Verification (also known as authentication) is a process of verifying the user is who they claim to be. A goal of verification is to determine if the user is the authentic enrolled user or an impostor. Generally, verification includes four stages: capturing input; filtering unwanted input such as noise; transforming the input to extract a set of feature vectors; generating a statistical representation of the feature vector; and performing a comparison against information previously gathered during an enrollment procedure.
Speaker verification systems (also known as voice verification systems) attempt to match a voice of a speaker whose identity is undergoing verification with a known voice. Speaker verification systems help to provide a means for ensuring secure access by using speech utterances. Verbal submission of a word or phrase or simply a sample of an individual speaker's speaking of a randomly selected word or phrase are provided by a claimant when seeking access to pass through a speaker recognition and/or speaker verification system. An authentic claimant is one whose utterance matches known characteristics associated with the claimed identity.

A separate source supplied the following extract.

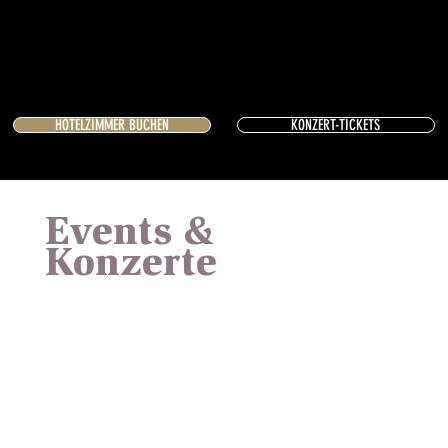
HOTELZIMMER BUCHEN
KONZERT-TICKETS
Events &
Konzerte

To train a speaker verification system, a claimant typically provides a speech sample or speech utterance that is scored against a model corresponding to the claimant's claimed identity and a claimant score is then computed to confirm that the claimant is in fact the claimed identity.
Conventional speaker verification systems typically suffer in terms of relatively large memory requirements, an undesirable high complexity, and an unreliability associated with each of the first conventional method and the second conventional method to perform speaker verification. For example, in many speaker verification systems, Hidden Markov Models (HMM) are used to model speaker's voice characteristics. Using Hidden Markov Models, however, may be very expensive in terms of computation resources and memory usage making Hidden Markov Models less suitable for use in resource constrained or limited systems.

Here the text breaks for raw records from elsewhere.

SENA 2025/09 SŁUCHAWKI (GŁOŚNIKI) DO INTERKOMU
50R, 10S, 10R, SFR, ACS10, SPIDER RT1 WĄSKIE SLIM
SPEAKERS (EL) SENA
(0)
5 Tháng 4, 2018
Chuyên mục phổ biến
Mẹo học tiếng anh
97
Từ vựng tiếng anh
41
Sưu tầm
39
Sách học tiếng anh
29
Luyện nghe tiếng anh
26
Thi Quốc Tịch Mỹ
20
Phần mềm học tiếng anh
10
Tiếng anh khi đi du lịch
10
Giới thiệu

Speaker verification systems implementing vector quantization (VQ) schemes, on the other hand, may have low computation and memory usage requirement. Unfortunately, vector quantization schemes often suffer from a drawback of not taking into account the variation of a speaker's voice over time because typical vector quantization schemes represent a “static-snapshot” of a person's voice over the period of an utterance.
Another challenge posed under real-life operating environments is that noise and background sounds may be detected and considered as part of the utterance and thereby become a source of performance degradation in speaker verification systems. Noise may occur as a result of differences in transducers, acoustic environment, and communication channel characteristics used in a given verification system.